Summary of the 1992 California Charter Schools Press Release
In a February 1992 press release, California State Senator Gary K. Hart and Assembly Member Delaine Eastin announced new legislation (SB 1448 and AB 2585) to establish “charter schools” as part of public education. These schools would be initiated by teams—mainly teachers—with a charter granted by a local school board or the State Board of Education. The intent was to provide alternatives to the bureaucratic rigidity of traditional schools by granting these charters flexibility while maintaining core public values.

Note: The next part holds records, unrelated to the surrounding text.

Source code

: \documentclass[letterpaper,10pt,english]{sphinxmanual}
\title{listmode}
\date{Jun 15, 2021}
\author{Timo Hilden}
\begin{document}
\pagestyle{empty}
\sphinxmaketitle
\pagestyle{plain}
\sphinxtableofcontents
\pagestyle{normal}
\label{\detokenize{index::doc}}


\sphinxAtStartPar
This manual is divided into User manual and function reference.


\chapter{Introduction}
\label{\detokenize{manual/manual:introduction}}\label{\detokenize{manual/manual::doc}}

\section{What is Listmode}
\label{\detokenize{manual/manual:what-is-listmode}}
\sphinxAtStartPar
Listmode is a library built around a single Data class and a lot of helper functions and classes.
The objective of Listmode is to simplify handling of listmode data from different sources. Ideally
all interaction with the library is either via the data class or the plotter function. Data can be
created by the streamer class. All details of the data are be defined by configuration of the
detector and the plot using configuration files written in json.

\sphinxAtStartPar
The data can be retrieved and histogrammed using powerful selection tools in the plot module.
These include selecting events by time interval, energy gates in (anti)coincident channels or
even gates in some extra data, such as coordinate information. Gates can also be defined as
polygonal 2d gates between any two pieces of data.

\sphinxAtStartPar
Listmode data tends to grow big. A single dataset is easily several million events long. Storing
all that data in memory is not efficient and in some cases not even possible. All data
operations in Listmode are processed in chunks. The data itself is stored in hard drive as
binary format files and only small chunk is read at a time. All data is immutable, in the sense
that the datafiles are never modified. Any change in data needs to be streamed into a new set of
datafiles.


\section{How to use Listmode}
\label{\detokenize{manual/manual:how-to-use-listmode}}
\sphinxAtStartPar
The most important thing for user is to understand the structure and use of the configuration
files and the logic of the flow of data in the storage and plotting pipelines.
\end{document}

Charter schools would be exempt from many regulations but still held to standards regarding health, safety, non-discrimination, and tuition-free access. The reform aimed to foster innovation, encourage teacher leadership, and improve outcomes for students disillusioned with the traditional system
Transcript
Outline
I. Legislative Announcement
- Bills SB 1448 (Hart) and AB 2585 (Eastin) introduced.
- Goal: authorize teacher- and expert-led charter schools via state or local approval.
II. Purpose of Charter Schools
- Operate outside traditional school bureaucracy.
- Encourage educator autonomy and student-centered innovation.
- Hart emphasized new opportunities for teachers to control site-level learning programs.
III. Key Safeguards and Requirements
- Exemption from most state/district rules for flexibility.
- Must meet basic public education standards:
- Health/safety codes.
- Nonsectarian operation.
- Open admissions regardless of race, origin, gender, or ability.
- No tuition charges.
IV. Reform Framing
- Eastin: the “factory school model” is broken.
- Charter schools allow bold alternatives without dismantling the public system.
- Hart: this represents “major education reform” to reach underserved students and preserve democratic commitments.